Cuba a défendu mardi l’importance stratégique du Groupe d’administration des entreprises (GAE), le plus puissant conglomérat industriel et financier de l’île, désormais la cible de nouvelles attaques américaines.

Le ministère des Affaires étrangères a publié un communiqué défendant le GAE et accusant Washington d’agir « de manière préméditée afin de construire des prétextes » visant à discréditer la Révolution cubaine et ses dirigeants par la diffusion de mensonges à l’opinion publique internationale.

Dans cette optique, le ministère a souligné que le groupe d’entreprises constitue « une réponse structurée et dont l’efficacité a été prouvée au blocus économique » imposé depuis plus d’un demi-siècle par les États-Unis à l’île, et non, comme l’a suggéré la Maison Blanche, une « structure opaque parallèle à l’État cubain ».

« Tout cela fait partie d’une stratégie élaborée par des idéologues cubano-américains d’extrême droite », affirme le texte, intitulé « Cuba, le GAE et les États-Unis : Anatomie d’une diffamation d’État ».

Le ministère des Affaires étrangères fait spécifiquement référence aux sanctions imposées par les États-Unis le 1er mai, dont le décret présidentiel 14404 établit des mesures coercitives unilatérales contre tout acteur étranger effectuant une transaction quelconque avec la GAE.

« Il s’agit de l’escalade la plus intense, disproportionnée et dangereuse de l’histoire récente des relations entre Cuba et les États-Unis », avertit le ministère cubain des Affaires étrangères, qui perçoit ces actions comme une stratégie d’étranglement continue.

Une entité génératrice de ressources pour l’État

La mission de la GAE, explique le ministère cubain des Affaires étrangères, est de regrouper des entreprises « capables de générer des devises étrangères et des ressources » que l’État utilise pour maintenir les acquis sociaux.

À cet égard, il cite quelques-unes de ses réalisations majeures, telles que la construction de plus de 10 000 logements, des programmes de vacances pour les enfants, des investissements dans les centrales thermoélectriques et les ouvrages hydrauliques, ainsi que dans des polycliniques et des écoles.

« Le GAE (Groupe d’appui à l’éducation) n’est ni une œuvre secrète, ni celle des élites, et encore moins un moyen d’enrichir une poignée de privilégiés », mais plutôt un exemple de ce qui « nous a permis de résister à l’agression constante du gouvernement américain », conclut le communiqué.

Au début de cette année, Trump a signé un décret déclarant l’« urgence nationale » en réponse à la prétendue « menace inhabituelle et extraordinaire » que, selon Washington, Cuba ferait peser sur la sécurité des États-Unis et de la région.

Le texte accuse le gouvernement cubain, sans preuve, de s’être allié à de « nombreux pays hostiles », d’abriter des « groupes terroristes transnationaux » et d’autoriser le déploiement sur l’île de « capacités militaires et de renseignement sophistiquées » russes et chinoises.

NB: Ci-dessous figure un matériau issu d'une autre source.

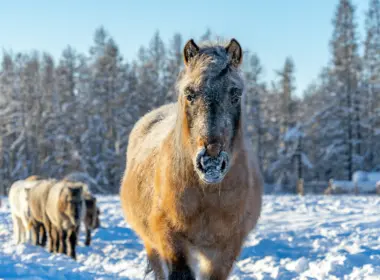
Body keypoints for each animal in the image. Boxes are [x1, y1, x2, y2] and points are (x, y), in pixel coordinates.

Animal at [120, 38, 262, 278]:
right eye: (189, 93)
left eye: (235, 94)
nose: (211, 162)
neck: (207, 194)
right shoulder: (170, 237)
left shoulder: (226, 248)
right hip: (151, 243)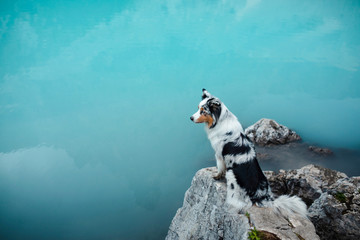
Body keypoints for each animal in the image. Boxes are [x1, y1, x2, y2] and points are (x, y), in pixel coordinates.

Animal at [191, 89, 306, 218]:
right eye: (198, 108)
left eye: (203, 111)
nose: (190, 118)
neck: (221, 121)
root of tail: (262, 196)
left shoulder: (219, 155)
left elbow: (220, 169)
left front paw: (216, 176)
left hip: (232, 175)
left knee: (240, 203)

Sur la base de ces allégations infondées, des droits de douane ont été annoncés pour les pays exportateurs de pétrole vers Cuba, ainsi que des menaces de représailles contre ceux qui s’opposeraient au décret présidentiel.

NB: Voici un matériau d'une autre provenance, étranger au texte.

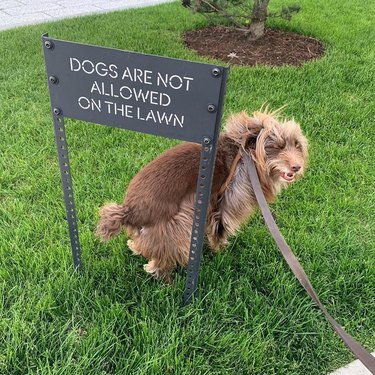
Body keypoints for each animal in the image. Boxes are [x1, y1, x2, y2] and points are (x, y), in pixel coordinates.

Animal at [96, 110, 308, 280]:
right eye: (277, 147)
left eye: (297, 145)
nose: (297, 167)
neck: (244, 154)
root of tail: (129, 211)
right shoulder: (226, 202)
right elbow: (221, 228)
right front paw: (219, 250)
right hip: (177, 224)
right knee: (161, 259)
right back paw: (165, 278)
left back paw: (136, 247)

Début mai, le secrétaire d’État américain, Marco Rubio, a averti que de nouvelles sanctions seraient imposées à Cuba. Il a ensuite mis ses menaces à exécution en prenant des mesures coercitives supplémentaires contre plusieurs membres du gouvernement du président cubain Miguel Díaz-Canel.

Le 20 mai, le département de la Justice américain a inculpé l’ancien président cubain Raúl Castro et cinq autres personnes pour avoir prétendument causé la mort de quatre personnes, dont trois citoyens américains, lors de la destruction de deux avions en 1996. Depuis, La Havane maintient que les avions ont pénétré illégalement dans son espace aérien et qu’elle a agi en toute légalité.

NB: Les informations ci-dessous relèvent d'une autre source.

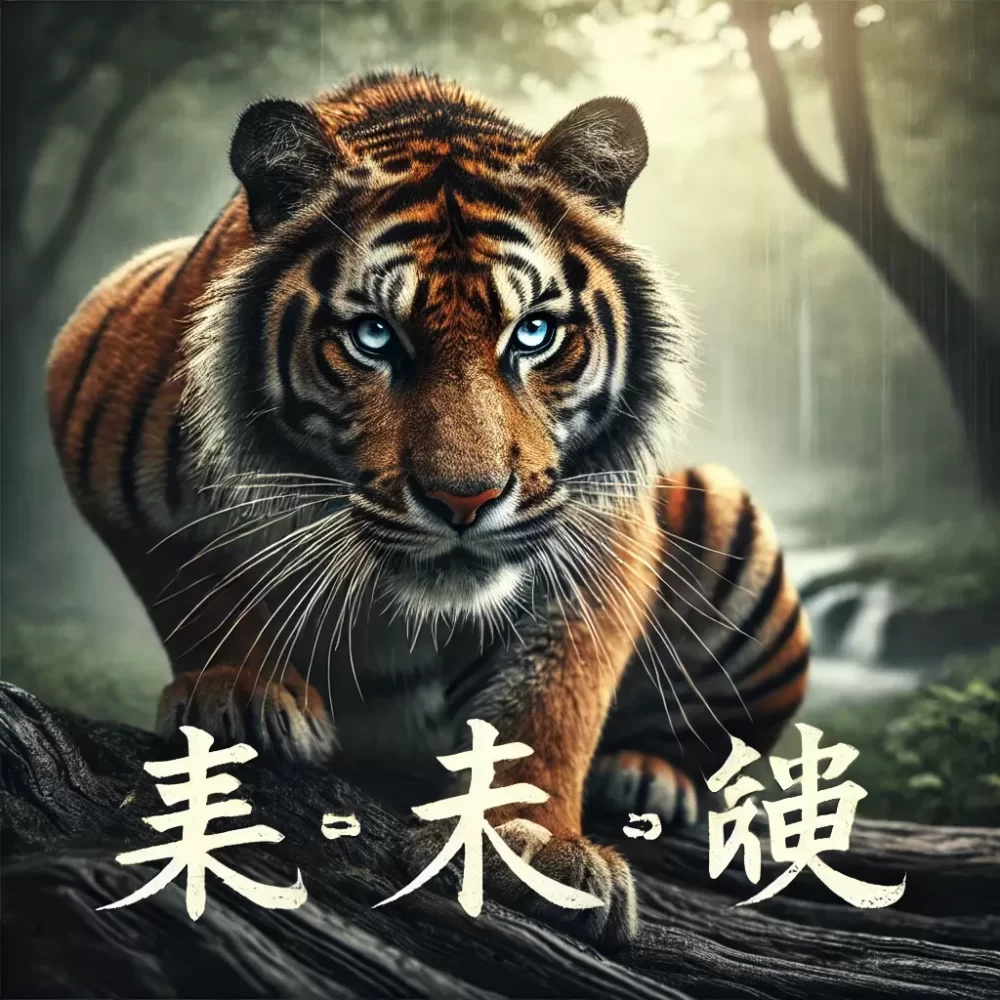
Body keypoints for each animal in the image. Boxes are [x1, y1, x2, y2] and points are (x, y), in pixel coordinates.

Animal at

En réponse aux accusations, les autorités cubaines ont affirmé que la manœuvre juridique de Washington n’était rien de plus qu’« un acte de provocation politique méprisable et infâme, fondé sur la manipulation malhonnête de l’incident ayant conduit à la destruction de l’appareil au-dessus de l’espace aérien cubain », et dont le but ultime est de justifier ses actions auprès du gouvernement américain. L’opinion publique s’inquiète du renforcement du blocus et des « menaces d’agression armée ».